Boğazımı temizlerken milyonlarını saçmasının nedenini bulmama sevinemeyecek kadar dehşet bir şaşkınlık içindeyim ama peşine takılmakta gecikmedim. Kıvrak adımlarım onunla yan yana geldiğinde, sabit bir hızda kalırken otomatik kapıdan geçtik. Binbir taştan oluşan lobi avizelerine gözlerimi kıstım, arama yapmak isteyen güvenlikler esas duruşa geçip, "İyi akşamlar efendim, hoşgeldiniz." Diye onu selamladıklarında gerilmeye başlamıştım. Yanımızdan geçip giden tüm mini etekli, uzun bacaklı görevli kadınlar katı yüzlerle ayrı ayrı selamlıyor ve ben de küçük dilimi yutmamayı hedefliyordum.

Cesur bir oda anahtarı almayı atlayarak asansör bölümüne girdiğinde kaşlarım çatılırken o en son katın düğmesine dokundu. Kapılar açıldı ve ahşap kaplamalı dört bir yanı ayna olan asansöre girdik.

"Burada ne yapıyoruz?" Dedim gergin bir nefesle. Kapılar üstümüze kapanacakken içeri girmek üzere olan adam Cesurun bir el hareketi ile mahçup olup yan asansöre yeltendi.
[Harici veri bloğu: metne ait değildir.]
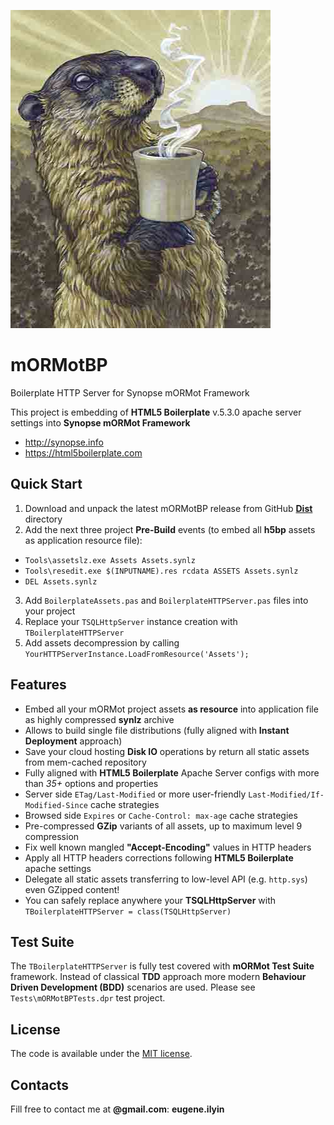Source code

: ![mORMotBP](/Tests/Assets/img/marmot.jpg)

# mORMotBP
Boilerplate HTTP Server for Synopse mORMot Framework

This project is embedding of **HTML5 Boilerplate** v.5.3.0 apache server settings into **Synopse mORMot Framework**
  * http://synopse.info
  * https://html5boilerplate.com

## Quick Start

1. Download and unpack the latest mORMotBP release from GitHub [**Dist**](/Dist/) directory
2. Add the next three project **Pre-Build** events (to embed all **h5bp** assets as application resource file):
  * `Tools\assetslz.exe Assets Assets.synlz`
  * `Tools\resedit.exe $(INPUTNAME).res rcdata ASSETS Assets.synlz`
  * `DEL Assets.synlz`
3. Add `BoilerplateAssets.pas` and `BoilerplateHTTPServer.pas` files into your project
4. Replace your `TSQLHttpServer` instance creation with `TBoilerplateHTTPServer`
5. Add assets decompression by calling `YourHTTPServerInstance.LoadFromResource('Assets');`

## Features

* Embed all your mORMot project assets **as resource** into application file as highly compressed **synlz** archive
* Allows to build single file distributions (fully aligned with **Instant Deployment** approach)
* Save your cloud hosting **Disk IO** operations by return all static assets from mem-cached repository
* Fully aligned with **HTML5 Boilerplate** Apache Server configs with more than *35+* options and properties
* Server side `ETag/Last-Modified` or more user-friendly `Last-Modified/If-Modified-Since` cache strategies
* Browsed side `Expires` or `Cache-Control: max-age` cache strategies
* Pre-compressed **GZip** variants of all assets, up to maximum level 9 compression
* Fix well known mangled **"Accept-Encoding"** values in HTTP headers
* Apply all HTTP headers corrections following **HTML5 Boilerplate** apache settings
* Delegate all static assets transferring to low-level API (e.g. `http.sys`) even GZipped content!
* You can safely replace anywhere your **TSQLHttpServer** with `TBoilerplateHTTPServer = class(TSQLHttpServer)`

## Test Suite

The `TBoilerplateHTTPServer` is fully test covered with **mORMot Test Suite** framework. Instead of classical **TDD** approach more modern **Behaviour Driven Development (BDD)** scenarios are used. Please see `Tests\mORMotBPTests.dpr` test project.

## License

The code is available under the [MIT license](License.txt).

## Contacts

Fill free to contact me at **@gmail.com**: **eugene.ilyin**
Uh! Bu adam da kimdi böyle? Hiç benim gibi bir kız serserisiyle uğraşacak biri değilken nasıl olur da bana milyonlar yatırmayı kabul ederdi. Kapısında köle olmaya hazır bir sürü kadın olmalıydı.

Gözlüğünü çıkardı, aynadan birbirimize baktık. O an asansörün hareket etmesiyle eş zamanlı olarak kollarımı kavradığı gibi beni aynaya çiviledi ve sertçe öptü. Kesik bir nefes sesi dudaklarımdan kaçtığında çok hafif çekildi. "İşte bunu."

Kollarımı olabildiğince yukarı gerip dudaklarımı öpmeye devam ederken bileklerimi tutan ellerini usulca kavradım, hızla ters çevirip onunkileri sırtında birleştirdiğimde Cesur dudaklarını yalayıp sık sık kalkıp inen göğsüyle dudaklarıma doğru, "Oyun istediğini düşünüyordum." Dedi meydan okuyan bir tınıda.

"Oynuyoruz."

Bileklerimden kolayca kurtulup kalçamın altına parmaklarını kıvırdı. Parmak uçları tenimi karınca istilasına uğramış hissettiriyordu. Okşayarak baldırlarımı sıktı, kendimi sıkarken kucağına alıp sırtımı aynaya çarptı.